━━━━━ Exercise inputs ━━━━━
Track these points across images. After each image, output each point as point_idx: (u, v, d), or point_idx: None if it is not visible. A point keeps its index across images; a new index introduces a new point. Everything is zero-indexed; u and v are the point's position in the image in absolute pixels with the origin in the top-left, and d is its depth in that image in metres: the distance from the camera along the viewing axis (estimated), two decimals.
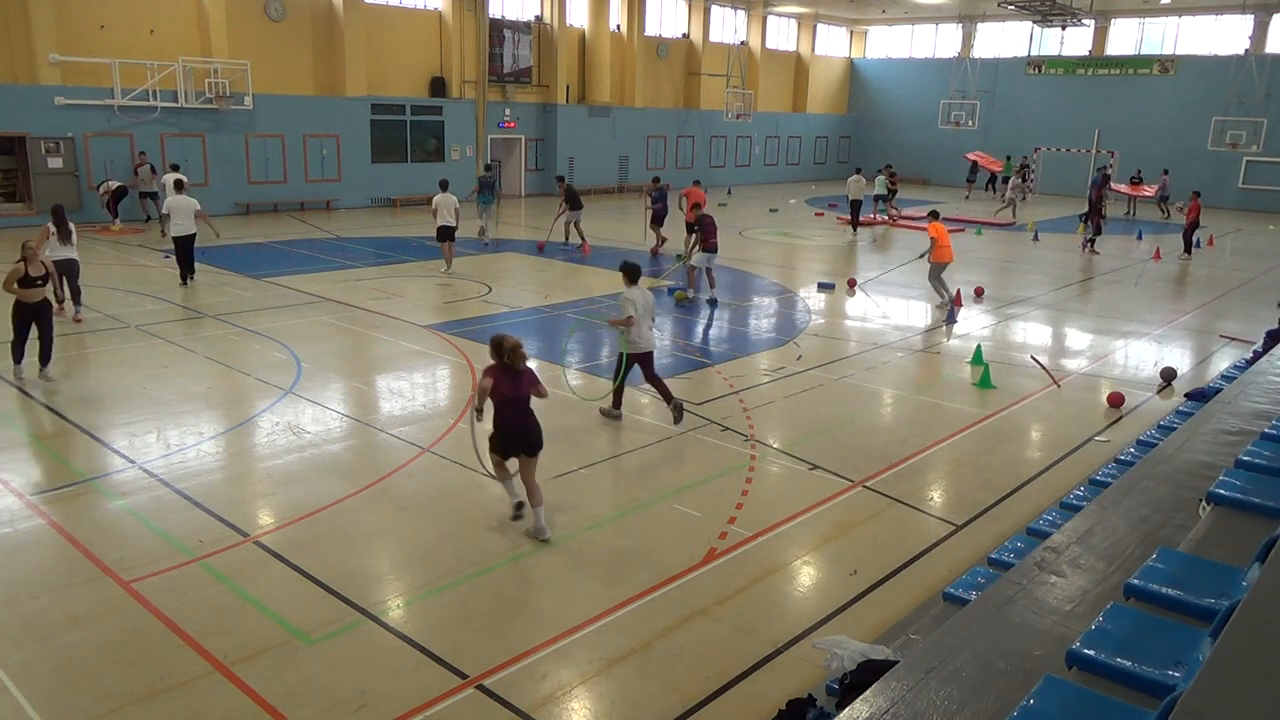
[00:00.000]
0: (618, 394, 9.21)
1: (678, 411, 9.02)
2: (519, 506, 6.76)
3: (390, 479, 7.64)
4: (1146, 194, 32.50)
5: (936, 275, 15.19)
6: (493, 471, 6.91)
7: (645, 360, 9.07)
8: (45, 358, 10.02)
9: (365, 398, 9.98)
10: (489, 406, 6.62)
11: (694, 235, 15.46)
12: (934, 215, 15.49)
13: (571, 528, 6.82)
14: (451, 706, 4.78)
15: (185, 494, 7.22)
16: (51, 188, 21.33)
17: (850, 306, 15.41)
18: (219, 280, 15.90)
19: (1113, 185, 31.87)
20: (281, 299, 14.47)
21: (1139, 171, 33.79)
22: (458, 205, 17.10)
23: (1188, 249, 21.91)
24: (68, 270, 12.35)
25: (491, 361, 6.61)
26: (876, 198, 27.44)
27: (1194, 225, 21.88)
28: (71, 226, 12.69)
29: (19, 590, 5.76)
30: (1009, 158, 35.84)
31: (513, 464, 6.78)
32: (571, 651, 5.28)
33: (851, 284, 16.67)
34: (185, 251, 14.98)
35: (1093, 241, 22.41)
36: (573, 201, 19.99)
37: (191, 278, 15.15)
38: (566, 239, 20.65)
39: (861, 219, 24.84)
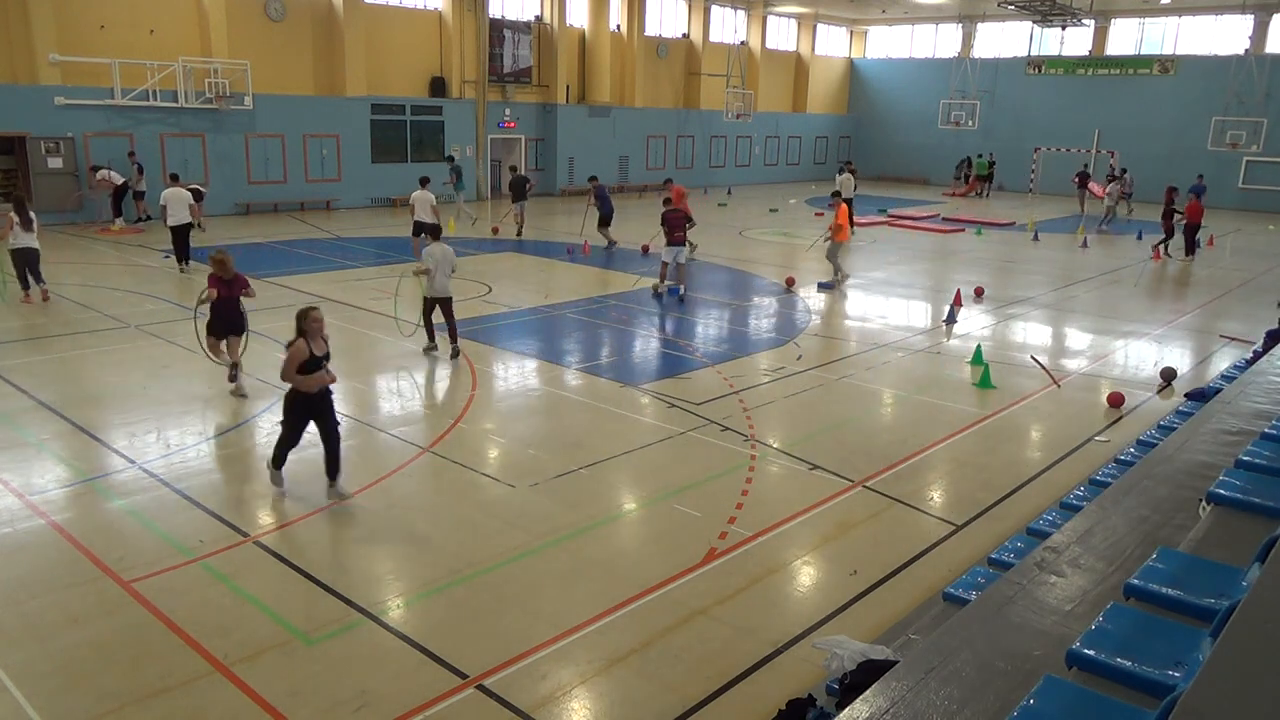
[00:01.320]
0: (427, 331, 11.52)
1: (454, 354, 11.26)
2: (234, 367, 9.83)
3: (390, 479, 7.64)
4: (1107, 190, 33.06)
5: (834, 254, 16.62)
6: (209, 352, 9.95)
7: (444, 304, 11.24)
8: (334, 467, 7.27)
9: (365, 398, 9.98)
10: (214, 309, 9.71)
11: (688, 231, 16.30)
12: (836, 195, 17.05)
13: (571, 528, 6.83)
14: (451, 706, 4.78)
15: (185, 494, 7.22)
16: (51, 188, 21.35)
17: (850, 307, 15.41)
18: None
19: (1092, 186, 32.92)
20: (282, 299, 14.46)
21: (1111, 168, 34.14)
22: (434, 203, 17.19)
23: (1189, 250, 21.86)
24: (28, 258, 13.43)
25: (217, 276, 9.74)
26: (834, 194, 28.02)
27: (1194, 227, 21.75)
28: (33, 215, 13.54)
29: (19, 590, 5.76)
30: (986, 156, 36.91)
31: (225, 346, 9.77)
32: (571, 651, 5.28)
33: (790, 282, 16.68)
34: (181, 239, 16.21)
35: (1164, 244, 21.94)
36: (602, 204, 20.35)
37: (188, 263, 16.27)
38: (610, 244, 20.48)
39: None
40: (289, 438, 7.28)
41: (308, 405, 7.19)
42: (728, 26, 38.59)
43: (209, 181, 23.66)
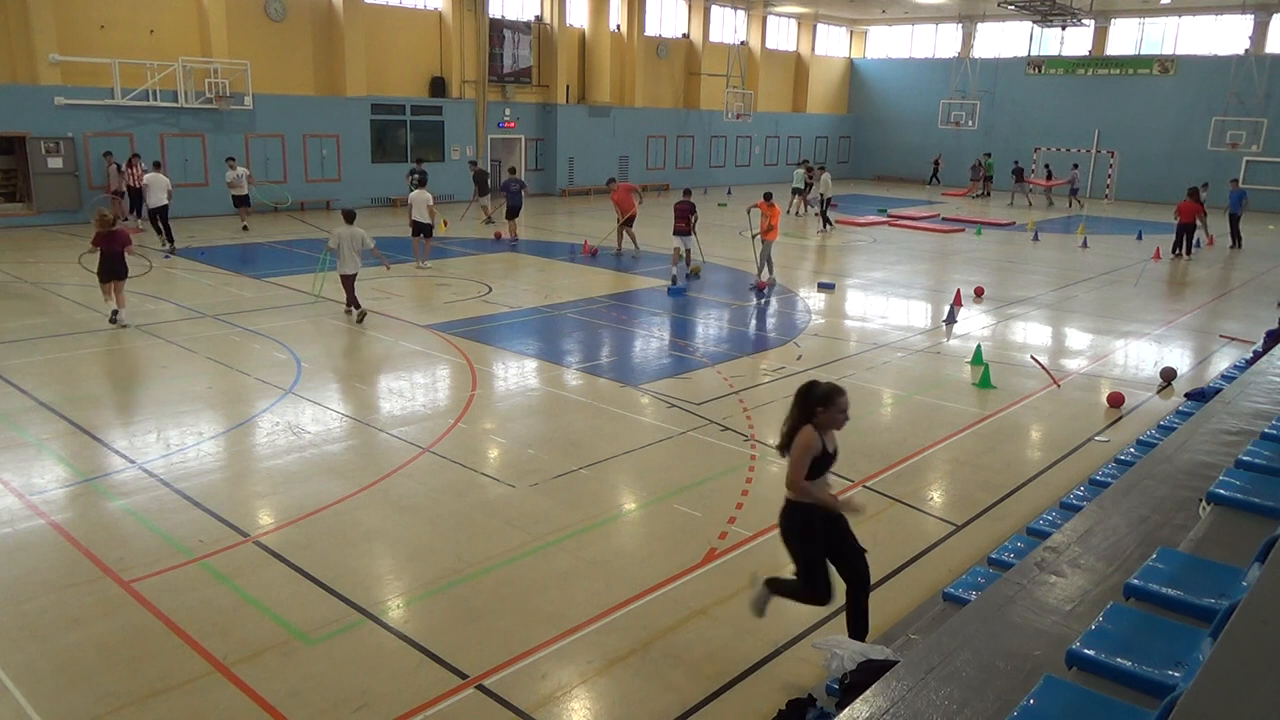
━━━━━
### [Task brief]
With the pictures left out, write out exactly the lines above from the one containing "39: (861, 219, 24.84)" through the one containing "40: (289, 438, 7.28)".

### [Task result]
39: (861, 219, 24.84)
[00:01.320]
0: (427, 331, 11.52)
1: (454, 354, 11.26)
2: (234, 367, 9.83)
3: (390, 479, 7.64)
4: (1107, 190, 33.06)
5: (834, 254, 16.62)
6: (209, 352, 9.95)
7: (444, 304, 11.24)
8: (334, 467, 7.27)
9: (365, 398, 9.98)
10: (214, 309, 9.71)
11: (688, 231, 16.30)
12: (836, 195, 17.05)
13: (571, 528, 6.83)
14: (451, 706, 4.78)
15: (185, 494, 7.22)
16: (51, 188, 21.35)
17: (850, 307, 15.41)
18: None
19: (1092, 186, 32.92)
20: (282, 299, 14.46)
21: (1111, 168, 34.14)
22: (434, 203, 17.19)
23: (1189, 250, 21.86)
24: (28, 258, 13.43)
25: (217, 276, 9.74)
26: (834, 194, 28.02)
27: (1194, 227, 21.75)
28: (33, 215, 13.54)
29: (19, 590, 5.76)
30: (986, 156, 36.91)
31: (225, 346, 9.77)
32: (571, 651, 5.28)
33: (790, 282, 16.68)
34: (181, 239, 16.21)
35: (1164, 244, 21.94)
36: (602, 204, 20.35)
37: (188, 263, 16.27)
38: (610, 244, 20.48)
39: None
40: (289, 438, 7.28)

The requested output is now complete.